Friday, September 16, 2005

The Different Faces of Racism

I was watching an interview of former President Bill Clinton this morning on The Today Show. He was asked by Matt Lauer whether he felt the response to Hurricane Katrina in New Orleans would have been different if the people in the Convention Center had been middle-class and white as opposed to poor and African-American. I thought his answer was excellent--I have always felt that he has a much better understanding of racial issues than the people in the current administration, who try to dismiss any connection to race. What he said was that although he did not feel that there was any conscious racism in terms of how the government responded, he did feel that in terms of being prepared, the people in charge really were not attuned to the needs of those who were disenfranchised, and that in any disaster preparedness plan, you need to take into account things like, "How are people going to get out of the city if they don't have transportation?" What he was talking about, in essence, was institutionalized racism. What we saw, in living color, were the effects of institutionalized racism.

Barack Obama characterizes the federal response to Katrina as a "continuation of passive indifference," stating that it reflects the unthinking assumption that all Americans have "the capacity to load up their family in an SUV, fill it up with $100 worth of gasoline, stick some bottled water in the trunk and use a credit card to check into a hotel on safe ground."

However, every day, I receive something in my email inbox of acts of individual racism that happened in New Orleans as well. Blatant, out and out, in your face racism.

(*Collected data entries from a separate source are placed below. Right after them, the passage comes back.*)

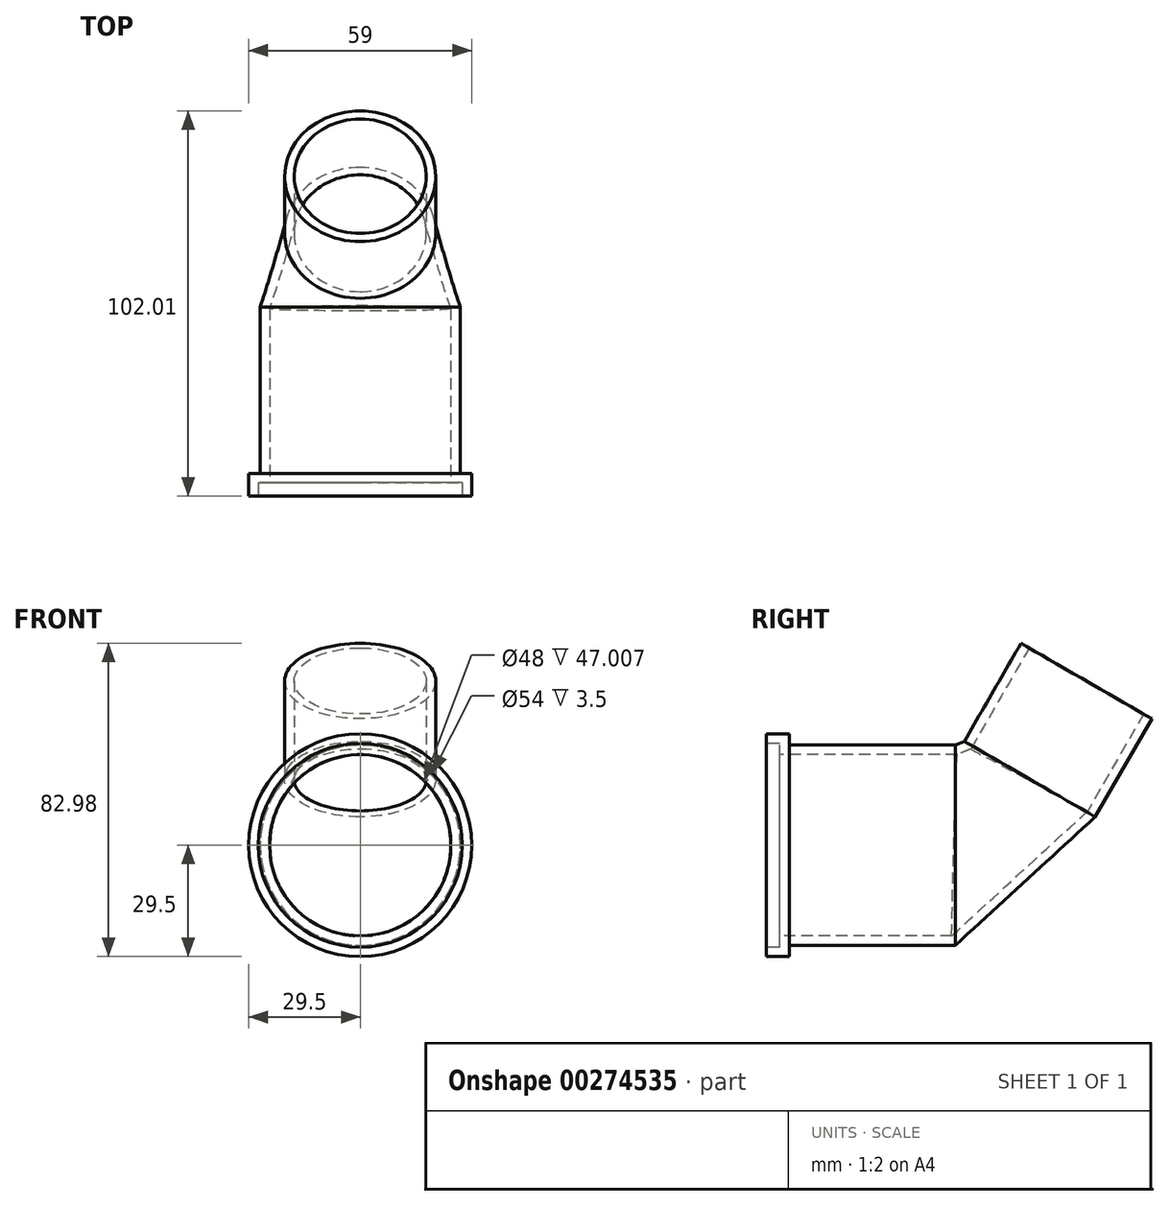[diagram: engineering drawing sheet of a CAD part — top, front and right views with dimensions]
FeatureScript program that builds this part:
annotation { "Feature Type Name" : "Feature", "Feature Type Description" : "" }
export const myFeature = defineFeature(function(context is Context, id is Id, definition is map)
    precondition{}
    {
        {
            var Q0;
            Q0=qCreatedBy(makeId("Front.planeOp"),FACE);
            var sketch = newSketch(context, id + "F0", { "sketchPlane" : qUnion([Q0])});
            skCircle(sketch, "E0", {"center": v(0, 0) * mm, "radius": 29.5 * mm});
            skCircle(sketch, "E1", {"center": v(0, 0) * mm, "radius": 26.5 * mm});
            skSolve(sketch);
        }
        {
            var Q0;
            Q0=makeQuery(id+"F0.imprint","IMPRINT",FACE,{"disambiguationData":[TD([[makeQuery(id+"F0.imprint","IMPRINT",EDGE,{"derivedFrom":sQuery(id+"F0.wireOp",EDGE,"E1")}),1.0]])]});
            extrude(context, id + "F1", {"entities" : qUnion([Q0]), "oppositeDirection" : true, "depth" : 50 * mm});
        }
        {
            var Q0;
            Q0=makeQuery(id+"F0.imprint","IMPRINT",FACE,{"disambiguationData":[TD([[makeQuery(id+"F0.imprint","IMPRINT",EDGE,{"derivedFrom":sQuery(id+"F0.wireOp",EDGE,"E0")}),1.0]])]});
            extrude(context, id + "F2", {"entities" : qUnion([Q0]), "operationType" : NewBodyOperationType.ADD, "oppositeDirection" : true, "depth" : 6 * mm});
        }
        {
            var Q0;
            Q0=qCreatedBy(makeId("Top.planeOp"),FACE);
            var sketch = newSketch(context, id + "F3", { "sketchPlane" : qUnion([Q0])});
            skLineSegment(sketch, "E2", {"start": v(-78.04, 100) * mm, "end": v(80.67, 100) * mm});
            skSolve(sketch);
        }
        {
            var Q0;
            Q0=sQuery(id+"F3.wireOp",EDGE,"E2");
            cPlane(context, id + "F4", {"entities" : qUnion([Q0]), "cplaneType" : CPlaneType.LINE_ANGLE, "offset" : 25 * mm, "angle" : 60 * degree, "width" : 150 * mm, "height" : 150 * mm});
        }
        {
            var Q0;
            Q0=qCreatedBy(id+"F4.planeOp",FACE);
            var sketch = newSketch(context, id + "F5", { "sketchPlane" : qUnion([Q0])});
            skCircle(sketch, "E3", {"center": v(0, 51.6) * mm, "radius": 20 * mm});
            skSolve(sketch);
        }
        {
            var Q0;
            Q0=makeQuery(id+"F5.imprint","IMPRINT",FACE,{"disambiguationData":[TD([[makeQuery(id+"F5.imprint","IMPRINT",EDGE,{"derivedFrom":sQuery(id+"F5.wireOp",EDGE,"E3")}),1.0]])]});
            extrude(context, id + "F6", {"entities" : qUnion([Q0]), "depth" : 30 * mm});
        }
        {
            var Q0;
            Q0=makeQuery(id+"F1.opExtrude","CAP_FACE",FACE,{"disambiguationData":[OSD([sQuery(id+"F0.wireOp",EDGE,"E1")])],"isStart":false});
            var Q1;
            Q1=makeQuery(id+"F6.opExtrude","CAP_FACE",FACE,{"disambiguationData":[OSD([sQuery(id+"F5.wireOp",EDGE,"E3")])],"isStart":true});
            loft(context, id + "F7", {"operationType" : NewBodyOperationType.ADD, "sheetProfilesArray" : [{ "sheetProfileEntities" : qUnion([Q0]) }, { "sheetProfileEntities" : qUnion([Q1]) }]});
        }
        {
            var Q0;
            Q0=makeQuery(id+"F6.opExtrude","CAP_FACE",FACE,{"disambiguationData":[OSD([sQuery(id+"F5.wireOp",EDGE,"E3")])],"isStart":false});
            var Q1;
            {var subQ0=sQuery(id+"F0.wireOp",EDGE,"E1");Q1=makeQuery(id+"F2.boolean.opBoolean","MERGE",FACE,{"derivedFrom":[makeQuery(id+"F1.opExtrude","CAP_FACE",FACE,{"disambiguationData":[OSD([subQ0])],"isStart":true}),makeQuery(id+"F2.opExtrude","CAP_FACE",FACE,{"disambiguationData":[OSD([sQuery(id+"F0.wireOp",EDGE,"E0"),subQ0])],"isStart":true})]});}
            shell(context, id + "F8", {"entities" : qUnion([Q0, Q1]), "thickness" : 2.5 * mm});
        }
    });
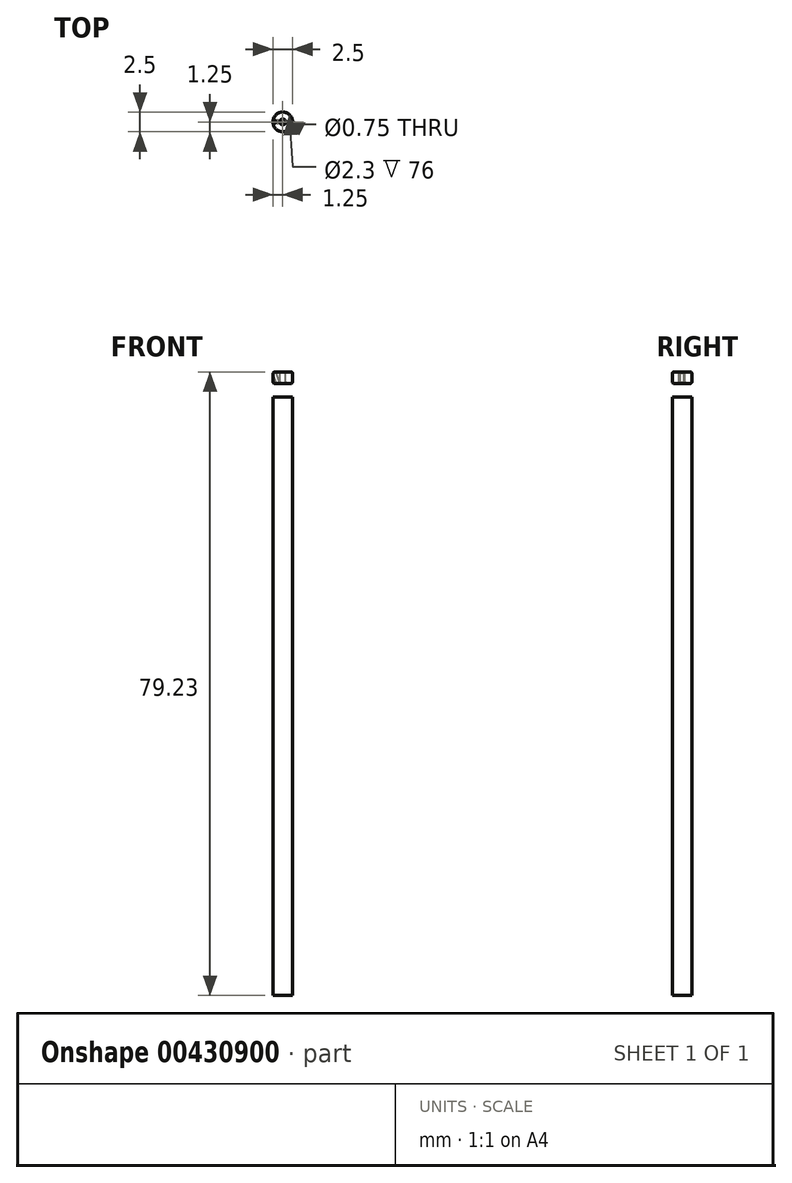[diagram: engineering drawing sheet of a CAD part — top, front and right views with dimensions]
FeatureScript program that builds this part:
annotation { "Feature Type Name" : "Feature", "Feature Type Description" : "" }
export const myFeature = defineFeature(function(context is Context, id is Id, definition is map)
    precondition{}
    {
        {
            var Q0;
            Q0=qCreatedBy(makeId("Front.planeOp"),FACE);
            var sketch = newSketch(context, id + "F0", { "sketchPlane" : qUnion([Q0])});
            skLineSegment(sketch, "E0", {"start": v(0, 64.55) * mm, "end": v(0, -76.58) * mm, "construction": true});
            skLineSegment(sketch, "E1.bottom", {"start": v(1.15, 0) * mm, "end": v(1.25, 0) * mm});
            skLineSegment(sketch, "E1.top", {"start": v(1.15, -76) * mm, "end": v(1.25, -76) * mm});
            skLineSegment(sketch, "E1.left", {"start": v(1.15, 0) * mm, "end": v(1.15, -76) * mm});
            skLineSegment(sketch, "E1.right", {"start": v(1.25, 0) * mm, "end": v(1.25, -76) * mm});
            skSolve(sketch);
        }
        {
            var Q0;
            Q0=makeQuery(id+"F0.imprint","IMPRINT",FACE,{"disambiguationData":[TD([[makeQuery(id+"F0.imprint","IMPRINT",EDGE,{"derivedFrom":sQuery(id+"F0.wireOp",EDGE,"E1.bottom")}),-1.0]])]});
            var Q1;
            Q1=sQuery(id+"F0.wireOp",EDGE,"E0");
            revolve(context, id + "F1", {"entities" : qUnion([Q0]), "axis" : qUnion([Q1]), "revolveType" : RevolveType.FULL});
        }
        {
            var Q0;
            Q0=qCreatedBy(makeId("Front.planeOp"),FACE);
            var sketch = newSketch(context, id + "F2", { "sketchPlane" : qUnion([Q0])});
            skLineSegment(sketch, "E2", {"start": v(0, 6.15) * mm, "end": v(0, -0.92) * mm, "construction": true});
            skLineSegment(sketch, "E3.bottom", {"start": v(0, 1.73) * mm, "end": v(-1.25, 1.73) * mm});
            skLineSegment(sketch, "E3.top", {"start": v(0, 3.23) * mm, "end": v(-1.25, 3.23) * mm});
            skLineSegment(sketch, "E3.left", {"start": v(0, 1.73) * mm, "end": v(0, 3.23) * mm});
            skLineSegment(sketch, "E3.right", {"start": v(-1.25, 1.73) * mm, "end": v(-1.25, 3.23) * mm});
            skLineSegment(sketch, "E4", {"start": v(-0.37, 3.23) * mm, "end": v(-0.37, 1.73) * mm});
            skSolve(sketch);
        }
        {
            var Q0;
            {var subQ0=sQuery(id+"F2.wireOp",EDGE,"E3.right");Q0=makeQuery(id+"F2.imprint","IMPRINT",FACE,{"disambiguationData":[TD([[makeQuery(id+"F2.imprint","IMPRINT",EDGE,{"derivedFrom":subQ0}),-1.0]])]});}
            var Q1;
            Q1=sQuery(id+"F2.wireOp",EDGE,"E2");
            revolve(context, id + "F3", {"entities" : qUnion([Q0]), "axis" : qUnion([Q1]), "revolveType" : RevolveType.FULL});
        }
        {
            var Q0;
            Q0=qCreatedBy(makeId("Front.planeOp"),FACE);
            var sketch = newSketch(context, id + "F4", { "sketchPlane" : qUnion([Q0])});
            skLineSegment(sketch, "E5", {"start": v(-1.1, 3.23) * mm, "end": v(-0.55, 1.73) * mm});
            skLineSegment(sketch, "E6.0", {"start": v(-1.25, 3.23) * mm, "end": v(1.25, 3.23) * mm, "construction": true});
            skLineSegment(sketch, "E7.0", {"start": v(-1.25, 1.73) * mm, "end": v(1.25, 1.73) * mm, "construction": true});
            skSolve(sketch);
        }
        {
            var Q0;
            Q0=qCreatedBy(makeId("Front.planeOp"),FACE);
            var sketch = newSketch(context, id + "F5", { "sketchPlane" : qUnion([Q0])});
            skLineSegment(sketch, "E8.0", {"start": v(-1.1, 3.23) * mm, "end": v(-0.55, 1.73) * mm, "construction": true});
            skLineSegment(sketch, "E9", {"start": v(-1.04, 3.68) * mm, "end": v(-0.16, 1.28) * mm});
            skLineSegment(sketch, "E10", {"start": v(-0.16, 1.28) * mm, "end": v(-0.36, 1.2) * mm});
            skLineSegment(sketch, "E11", {"start": v(-1.04, 3.68) * mm, "end": v(-1.24, 3.6) * mm});
            skLineSegment(sketch, "E12", {"start": v(-1.24, 3.6) * mm, "end": v(-0.36, 1.2) * mm});
            skSolve(sketch);
        }
        {
            var Q0;
            Q0=makeQuery(id+"F5.imprint","IMPRINT",FACE,{"disambiguationData":[TD([[makeQuery(id+"F5.imprint","IMPRINT",EDGE,{"derivedFrom":sQuery(id+"F5.wireOp",EDGE,"E9")}),-1.0]])]});
            var Q1;
            Q1=sQuery(id+"F5.wireOp",EDGE,"E12");
            revolve(context, id + "F6", {"operationType" : NewBodyOperationType.REMOVE, "entities" : qUnion([Q0]), "axis" : qUnion([Q1]), "revolveType" : RevolveType.FULL});
        }
        {
            var Q0;
            Q0=makeQuery(id+"F3.opRevolve","SWEPT_EDGE",EDGE,{"disambiguationData":[OSD([sQuery(id+"F2.wireOp",EDGE,"E3.top"),sQuery(id+"F2.wireOp",EDGE,"E4")])]});
            var Q1;
            Q1=makeQuery(id+"F3.opRevolve","SWEPT_EDGE",EDGE,{"disambiguationData":[OSD([sQuery(id+"F2.wireOp",EDGE,"E3.bottom"),sQuery(id+"F2.wireOp",EDGE,"E4")])]});
            fillet(context, id + "F7", {"entities" : qUnion([Q0, Q1]), "radius" : .25 * mm, "tangentPropagation" : true, "allowEdgeOverflow" : false});
        }
        {
            var Q0;
            Q0=makeQuery(id+"F3.opRevolve","SWEPT_EDGE",EDGE,{"disambiguationData":[OSD([sQuery(id+"F2.wireOp",EDGE,"E3.top"),sQuery(id+"F2.wireOp",EDGE,"E3.right")])]});
            var Q1;
            Q1=makeQuery(id+"F3.opRevolve","SWEPT_EDGE",EDGE,{"disambiguationData":[OSD([sQuery(id+"F2.wireOp",EDGE,"E3.bottom"),sQuery(id+"F2.wireOp",EDGE,"E3.right")])]});
            fillet(context, id + "F8", {"entities" : qUnion([Q0, Q1]), "radius" : .25 * mm, "tangentPropagation" : true, "allowEdgeOverflow" : false});
        }
    });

Here is yet another story from someone who survived, a lawyer named Peter Berkowitz who happened to be in New Orleans when the hurricane hit.

http://www.ufppc.org/content/view/3405/

And this week's issue of Newsweek reported this disturbing scene:

"Over the course of two days, a white river-taxi operator from hard-hit St. Bernard Parish rescued scores of people from flooded areas and ferried them to safety. All were white. 'A n--ger is a n--ger is a n--ger.' he told a Newseek reporter. Then he said it again."

Yet people are still saying race isn't an issue.

Although I didn't watch Bush's entire speech last night, apparently he did acknowledge that what happened in New Orleans exposed some ugly truths about the racial and class divide that is rooted in racial discrimination in this country. Now that he's acknowledged it, let's see what he's planning to do about it. I'm also curious to see what the right-wing pundits, who throughout the past couple weeks have insisted that race has nothing to do with it, are going to say now.